The Internship Interview
If you have a great resume and cover letter, you’ll likely be put into the “top candidates” pile for consideration for an internship interview.
Most employers interview at least three people for an internship. If you get the call back, treat the internship interview as a job interview. This interview will determine whether you get the job or are passed up for another candidate. Although you should treat this interview as a typical job interview, there are some common differences between a job interview and an internship interview. Consider the following:
- You want to talk about what you can bring to the table in terms of skills, but with an internship, you won’t be expected to have tons of experience. Instead, think about your past jobs and education, and think about how those things have prepared you in terms of general skills like leadership and organization.

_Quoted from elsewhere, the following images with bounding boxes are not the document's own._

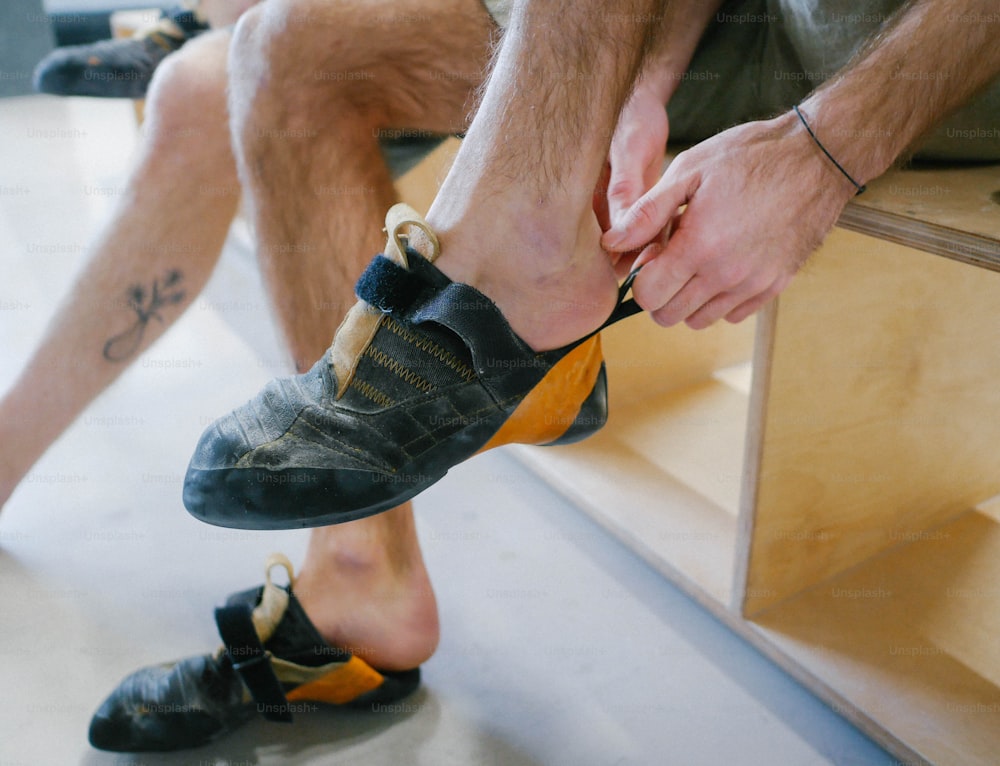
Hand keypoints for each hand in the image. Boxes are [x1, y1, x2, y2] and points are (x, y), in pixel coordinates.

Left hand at [602, 113, 856, 328]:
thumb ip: (646, 212)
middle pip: (669, 315)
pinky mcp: (776, 286)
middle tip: (671, 256)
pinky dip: (720, 299)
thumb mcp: (689, 170)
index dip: (640, 277)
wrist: (817, 157)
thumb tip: (612, 243)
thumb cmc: (750, 156)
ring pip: (699, 320)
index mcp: (699, 247)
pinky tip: (723, 264)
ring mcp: (753, 284)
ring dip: (689, 298)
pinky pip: (733, 314)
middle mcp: (726, 275)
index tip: (651, 254)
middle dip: (659, 291)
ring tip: (698, 258)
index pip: (647, 296)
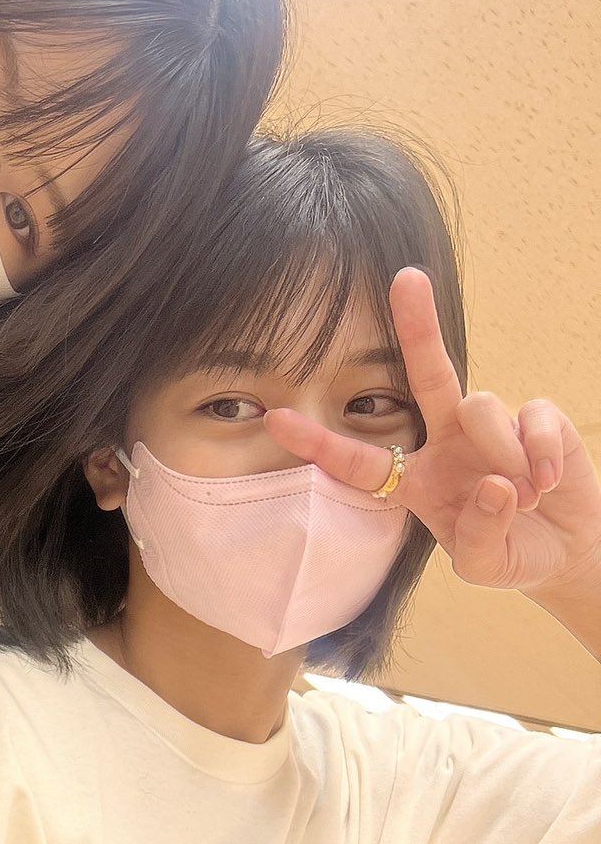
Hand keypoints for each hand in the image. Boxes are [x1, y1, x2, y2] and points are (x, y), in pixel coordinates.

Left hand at [263, 267, 600, 595]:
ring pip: (479, 406)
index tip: (276, 419)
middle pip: (425, 376)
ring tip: (525, 498)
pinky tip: (548, 483)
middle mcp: (447, 442)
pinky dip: (540, 454)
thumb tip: (495, 484)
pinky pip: (531, 418)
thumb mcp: (484, 565)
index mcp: (416, 481)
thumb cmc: (512, 553)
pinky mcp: (538, 419)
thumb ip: (479, 536)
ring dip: (502, 456)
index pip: (360, 463)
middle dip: (416, 326)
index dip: (320, 443)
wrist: (568, 551)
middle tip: (405, 278)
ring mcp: (491, 427)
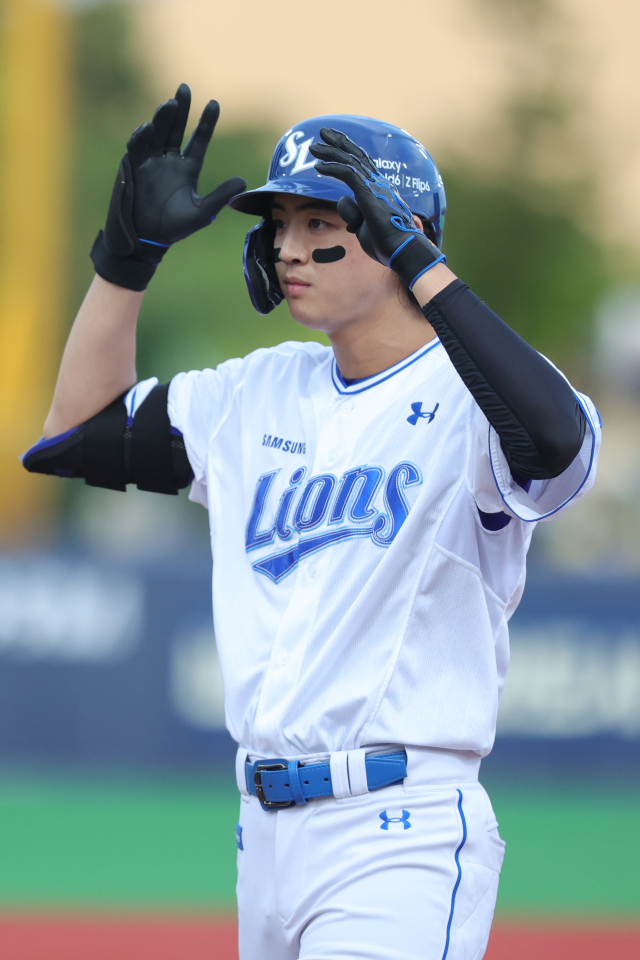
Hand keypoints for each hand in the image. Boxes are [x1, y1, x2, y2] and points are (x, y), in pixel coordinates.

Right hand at [91, 84, 245, 290]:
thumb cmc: (174, 228)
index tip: (214, 104)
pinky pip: (138, 147)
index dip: (206, 123)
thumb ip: (219, 196)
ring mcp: (151, 162)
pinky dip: (142, 137)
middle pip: (176, 128)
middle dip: (181, 109)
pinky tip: (149, 127)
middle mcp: (169, 161)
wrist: (146, 239)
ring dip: (163, 118)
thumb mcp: (201, 213)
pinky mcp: (134, 167)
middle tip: (185, 88)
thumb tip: (243, 182)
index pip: (199, 140)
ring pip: (158, 133)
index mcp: (187, 168)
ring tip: (170, 103)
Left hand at [309, 128, 444, 289]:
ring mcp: (375, 187)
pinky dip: (333, 168)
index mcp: (378, 189)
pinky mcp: (369, 195)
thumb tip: (341, 200)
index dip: (347, 150)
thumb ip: (352, 212)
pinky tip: (319, 167)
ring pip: (351, 162)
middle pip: (356, 156)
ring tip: (315, 147)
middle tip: (322, 132)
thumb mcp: (363, 227)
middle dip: (338, 142)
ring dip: (331, 152)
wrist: (401, 251)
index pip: (362, 164)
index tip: (333, 143)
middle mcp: (378, 183)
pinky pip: (349, 175)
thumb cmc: (385, 242)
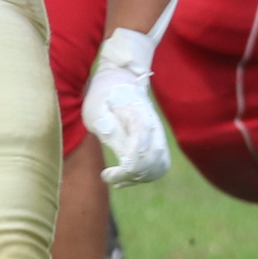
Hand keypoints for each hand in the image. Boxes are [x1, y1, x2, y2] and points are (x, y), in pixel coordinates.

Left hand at [83, 28, 170, 185]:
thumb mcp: (97, 110)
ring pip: (159, 167)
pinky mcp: (159, 140)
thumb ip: (109, 130)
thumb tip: (122, 153)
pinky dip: (147, 175)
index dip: (125, 170)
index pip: (139, 153)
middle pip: (152, 163)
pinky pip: (161, 164)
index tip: (106, 174)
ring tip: (117, 179)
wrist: (121, 79)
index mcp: (137, 118)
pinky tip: (128, 177)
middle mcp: (154, 127)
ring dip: (139, 178)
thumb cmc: (103, 96)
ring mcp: (159, 134)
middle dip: (130, 176)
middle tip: (108, 176)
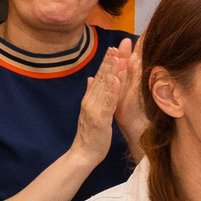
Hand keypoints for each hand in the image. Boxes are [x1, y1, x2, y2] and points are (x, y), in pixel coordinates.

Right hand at [71, 45, 130, 167]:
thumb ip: (91, 94)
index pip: (99, 77)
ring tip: (118, 57)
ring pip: (104, 87)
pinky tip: (117, 80)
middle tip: (117, 45)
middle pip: (101, 78)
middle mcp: (90, 101)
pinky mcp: (100, 120)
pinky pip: (107, 103)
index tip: (114, 47)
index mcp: (90, 99)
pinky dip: (112, 91)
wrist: (83, 154)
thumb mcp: (91, 111)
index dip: (106, 62)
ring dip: (111, 71)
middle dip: (110, 61)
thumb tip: (90, 78)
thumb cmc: (90, 135)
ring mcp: (94, 109)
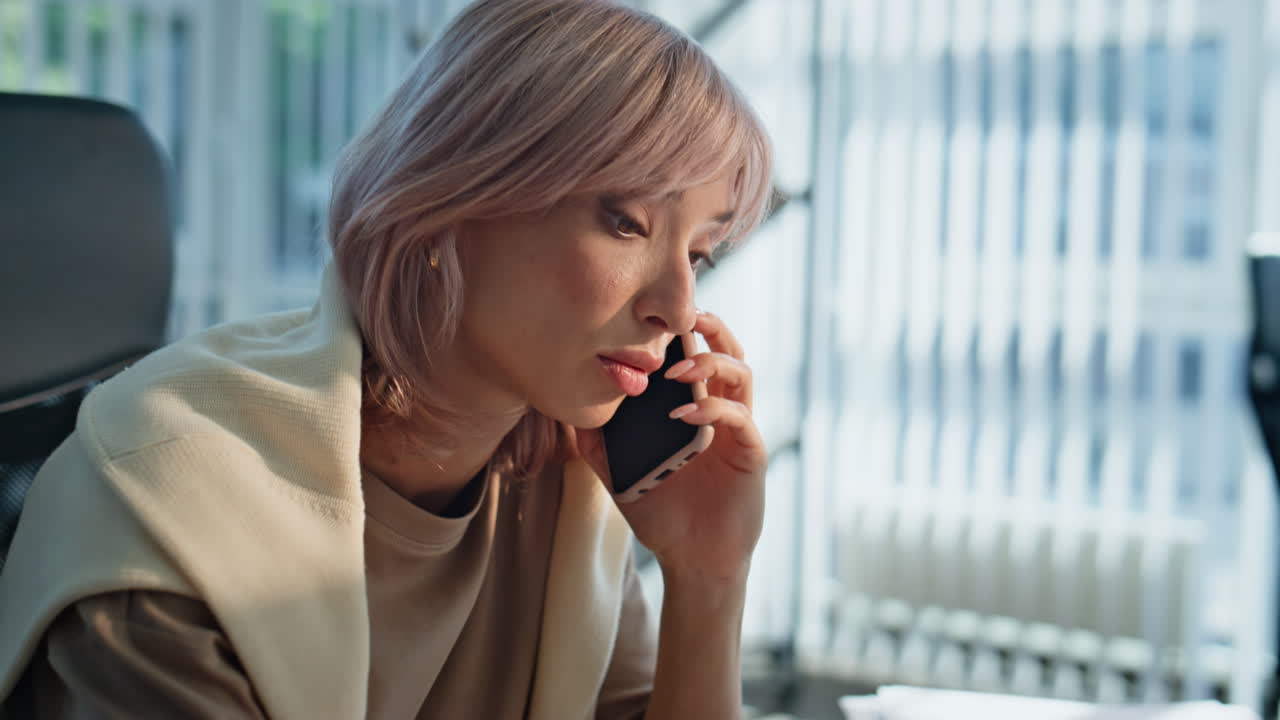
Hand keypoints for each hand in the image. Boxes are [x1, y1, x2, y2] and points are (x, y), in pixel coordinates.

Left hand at [574, 311, 765, 582]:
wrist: (692, 559)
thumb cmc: (662, 513)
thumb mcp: (619, 474)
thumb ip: (598, 443)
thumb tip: (566, 413)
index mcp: (694, 407)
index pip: (696, 353)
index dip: (683, 329)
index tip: (653, 316)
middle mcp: (721, 410)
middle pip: (728, 350)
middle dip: (709, 326)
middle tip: (682, 316)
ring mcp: (738, 429)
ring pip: (741, 373)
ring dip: (710, 362)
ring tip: (676, 370)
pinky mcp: (750, 452)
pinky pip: (739, 417)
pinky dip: (712, 408)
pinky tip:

- Be prepared to talk about future career aspirations. The purpose of the internship is to prepare you for the job that you’ll have in the future. Think about what you hope to take away from the internship and how that will be able to help you.
- Discuss your classes. The company hiring you for the internship will be interested to know how past college classes you’ve taken can benefit you at this job. Specifically, talk about classes relating heavily to your major.
- Know your schedule. Often, you’ll have an internship along with other classes, and if the internship is unpaid, you might even have another job. In many cases, internships have flexible hours, but the more flexible you can be, the better. If at all possible, go to the interview with your schedule. If you don’t have that information for the upcoming semester yet, at least be able to give a general idea and a date when you will have your schedule set.
- Bring along any forms your college will need to have filled out, along with internship requirements. Often, companies offer college internship positions to students from a number of colleges. It can help them make a decision if they know you’re prepared with the right information rather than having to ask you for it.
Dress professionally when you go to an interview, even if the work atmosphere is casual. In some cases, you can dress down a little if the work environment is extremely casual, but you should never wear jeans, t-shirts, or shorts to an interview. It is better to be overdressed than underdressed.
It can help some people to go over common interview questions and answers the day before. Your student and career services office at your college will typically be able to help you in this department. If all else fails, ask a friend or family member to give you a mock interview in preparation.